• Исходный текст:
□ □ □ □

Один из классиков новейшей философии Жан-Франсуа Лиотар (1924-1998) прославился в первую очередь как автор концепции постсовременности («постмодерна») — иначе говоря, как наиболее острый аналитик «современности».
На протяжении всей своей долгой карьеры Лиотар культивировал два различных типа письма. С одной стороны, он — автор серьезных, подчеркнуто «ученых» книг, опирающихся на доскональный, в классическом смысле слова философский анализ. С другой — выступал в роли «диагноста», писателя, чутко реагирующего — вооружившись отточенными философией орудиями — на злободневные явления и проблемы дискурсом, который подчас умышленно играет в самоумаление чуть ли не до журналистского уровня и стремится — весьма несовременная тенденция! — быть понятным и понятым. Его поздняя книга «Хайдеггер и «евреи»» (1988) во многом осуществляет слияние этих двух направлений.

□ □ □ □

(Сохранённые записи данных)

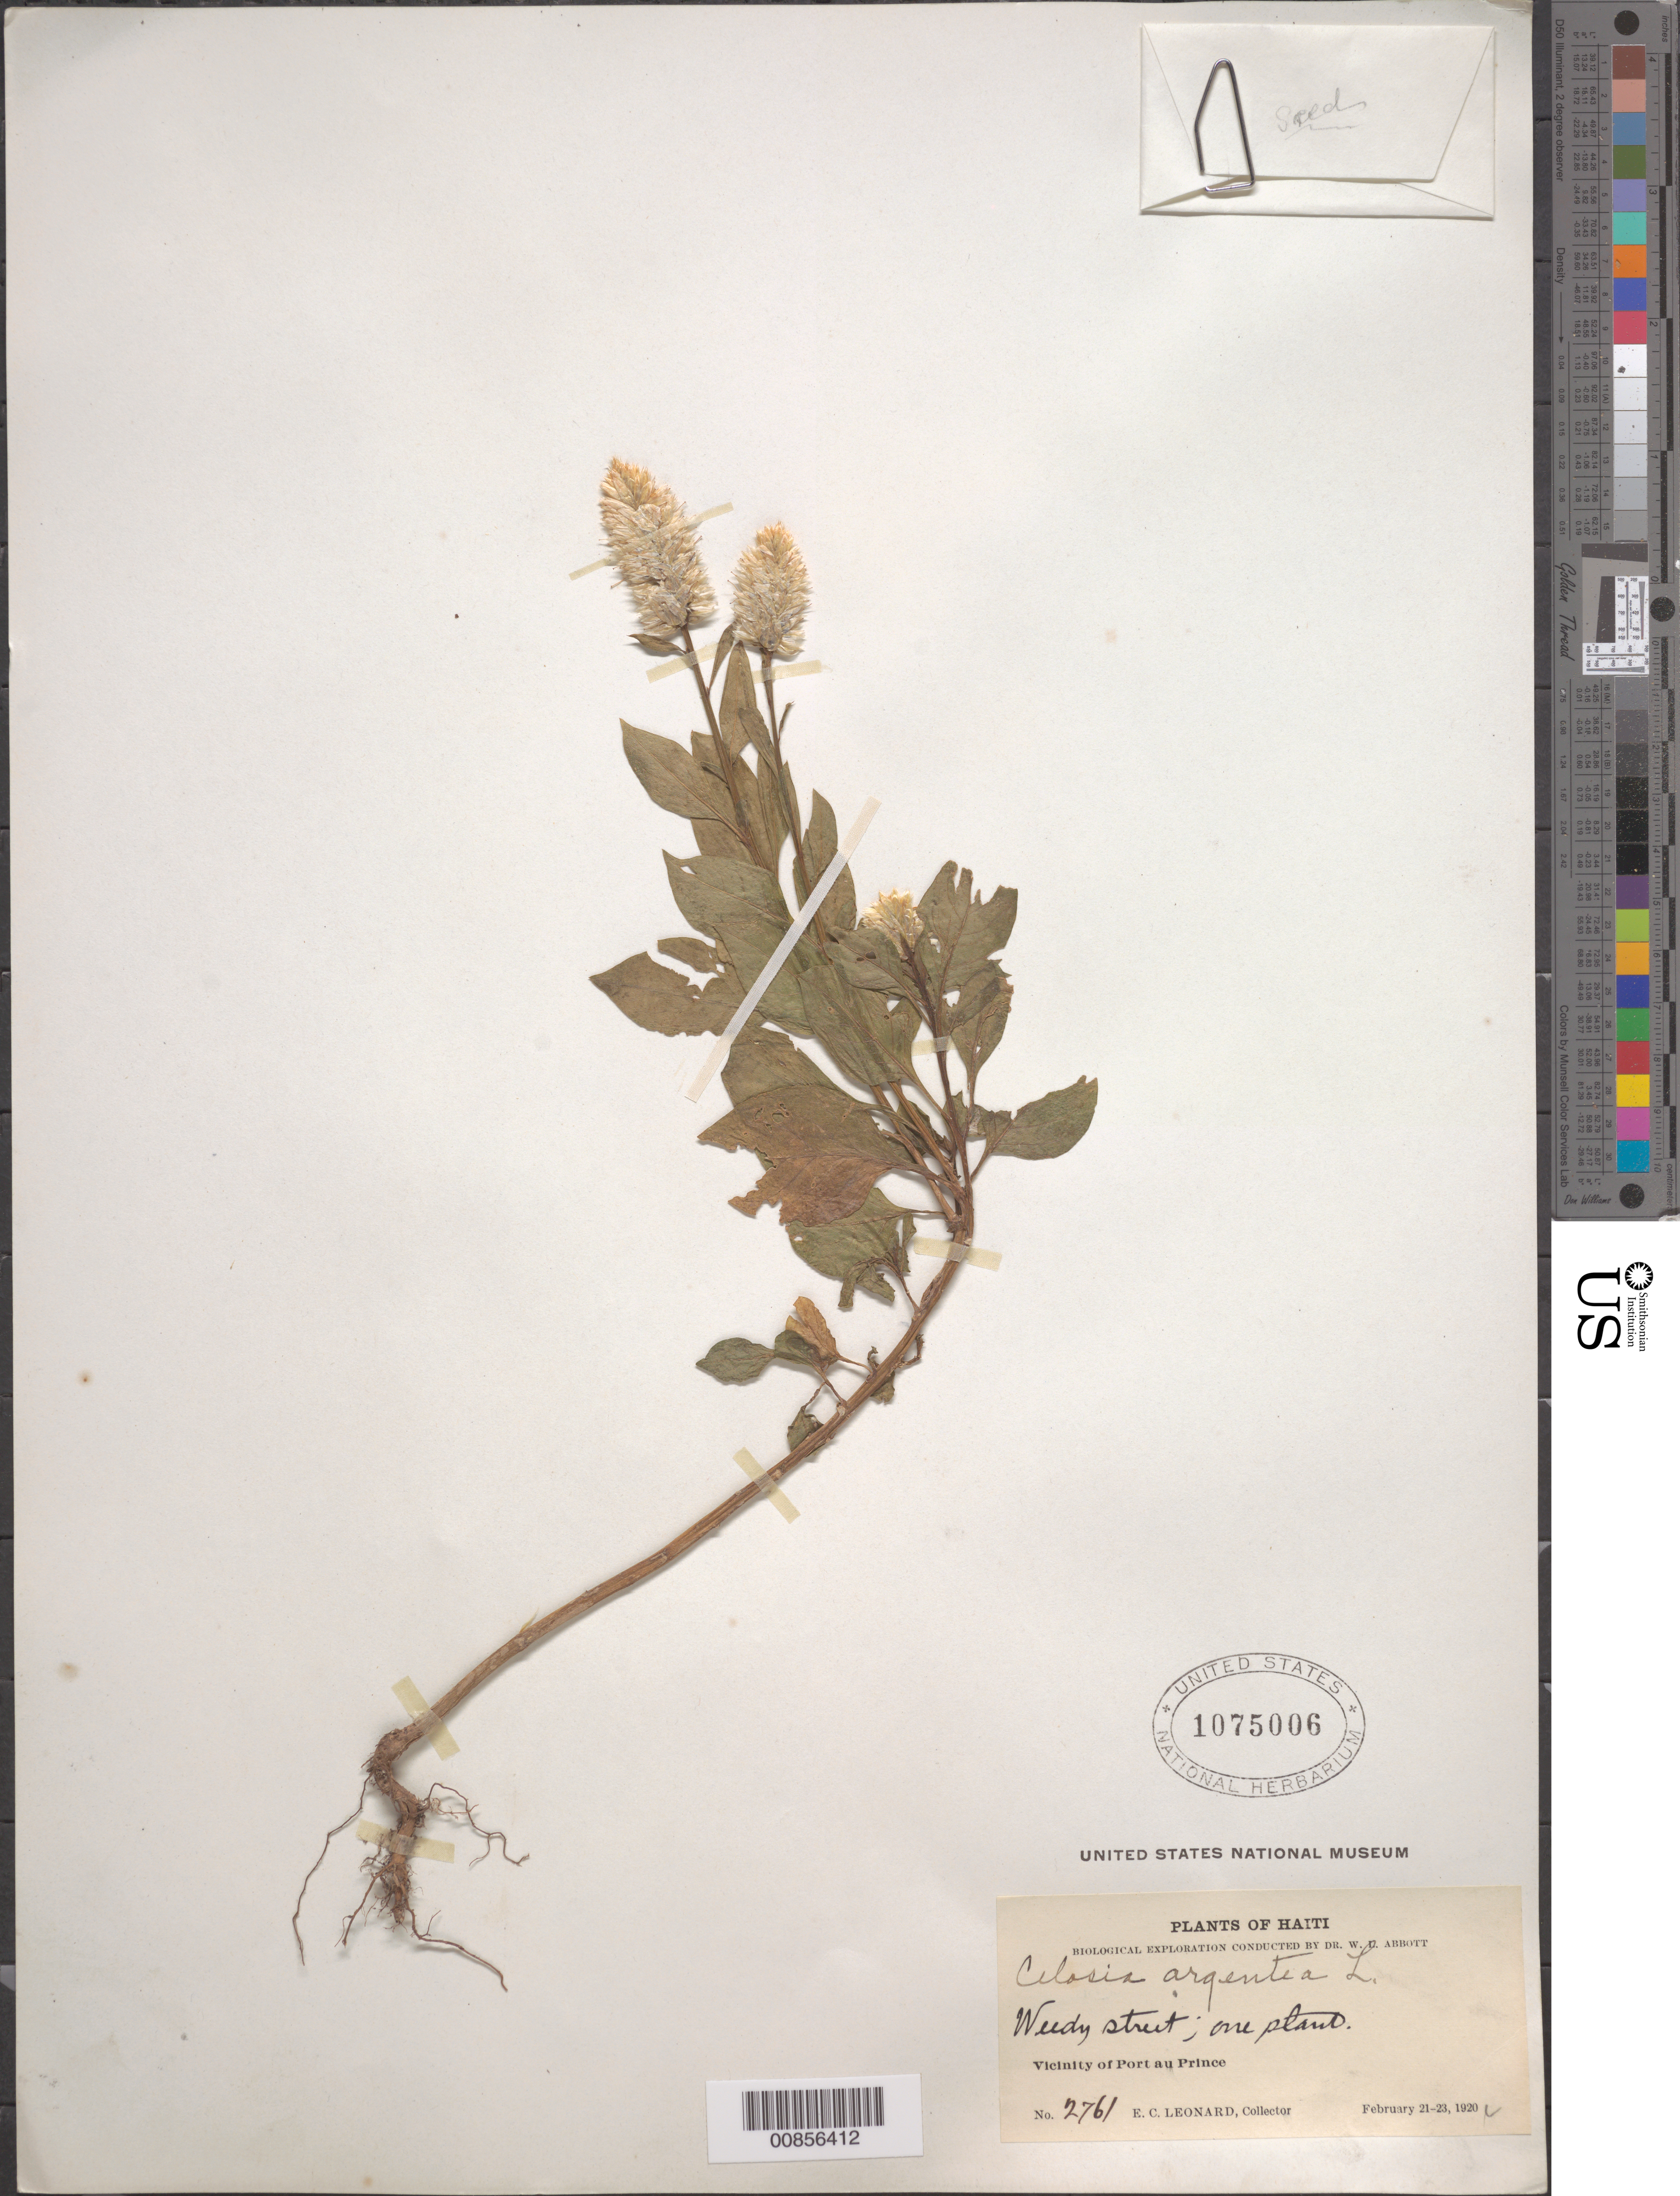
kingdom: Plantae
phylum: Tracheophyta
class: Magnoliopsida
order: Caryophyllales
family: Amaranthaceae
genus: Celosia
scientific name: Celosia argentea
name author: L.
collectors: E. C. Leonard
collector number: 2761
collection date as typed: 21 Feb 1920 to 23 Feb 1920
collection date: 1920-02-21/1920-02-23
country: Haiti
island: Hispaniola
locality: Vicinity of Port au Prince.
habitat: Street.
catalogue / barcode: US 1075006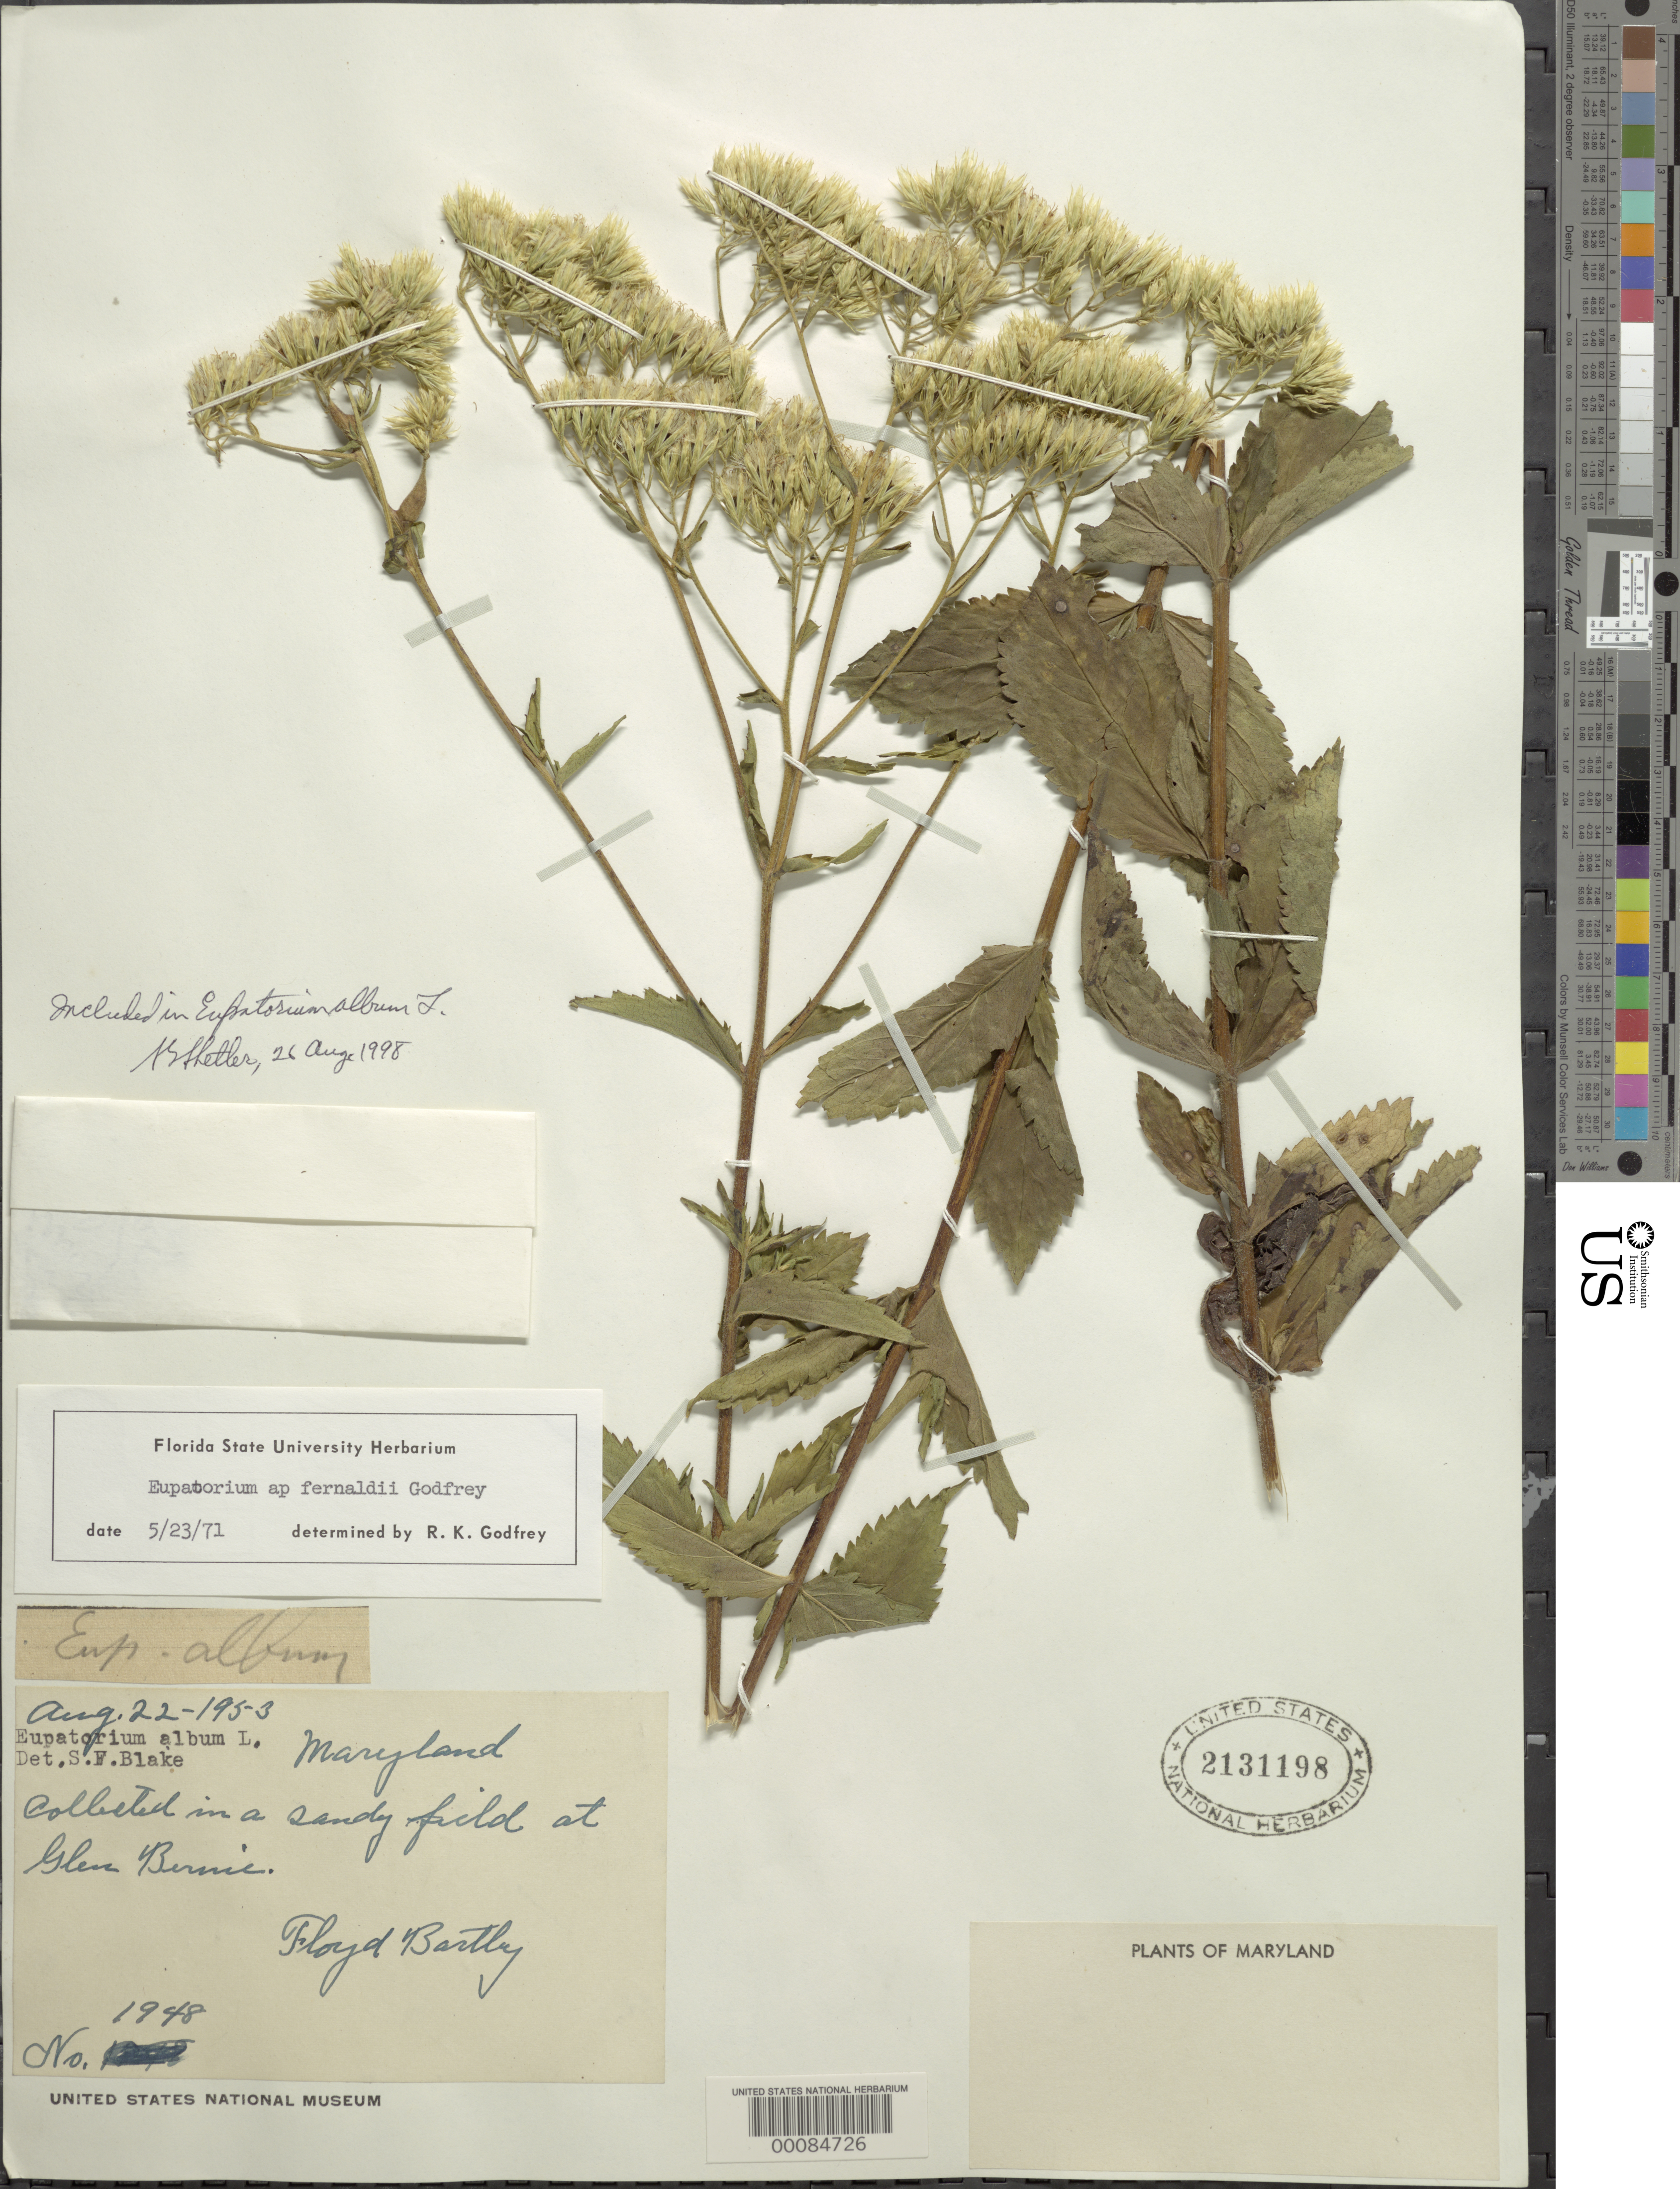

□ □ □ □

• Задания:
(A) Почему в тексте о Лиотаре автор концепции постсовременности назван одновременно аналитиком «современности»?
(B) Выведите из текста о Лиотаре фрагмент, начиная с «Один из классиков» и заканчивая «этих двух направлений.».

• Полные решения:
(A) Текст представляет это как одно и то же, сказанное иначе. Лиотар прославился как автор концепции постсовременности («постмодерна»). Именно поэтому, «иначе говоря», он наиболее острый аналитик «современности».

(B)
Один из классиков новейшей философии Жан-Франсуа Лиотар (1924-1998) прославился в первую очередь как автор концепции постсовременности («постмодерна») — иначе говоря, как наиболее острый аналитик «современности».
На протяжении всей своей долгой карьеры Лиотар культивировал два различных типа письма. С одной стороны, он — автор серьезных, подчеркнуто «ученых» книг, опирающихся на доскональный, в классическом смысле слова философский анализ. С другой — выступал в роли «диагноста», писателя, чутко реагирующего — вооружившись отточенными философией орудиями — на злободневные явления и проблемы дискурсом, который подчас умышленно играет в самоумаление чуть ли не до журналистского уровня и стремится — весьма несовременная тенденция! — быть понятным и понятым. Его поздняя книга «Хайдеггер и «евреи»» (1988) во многом осуществляет слияние этих двух направлений.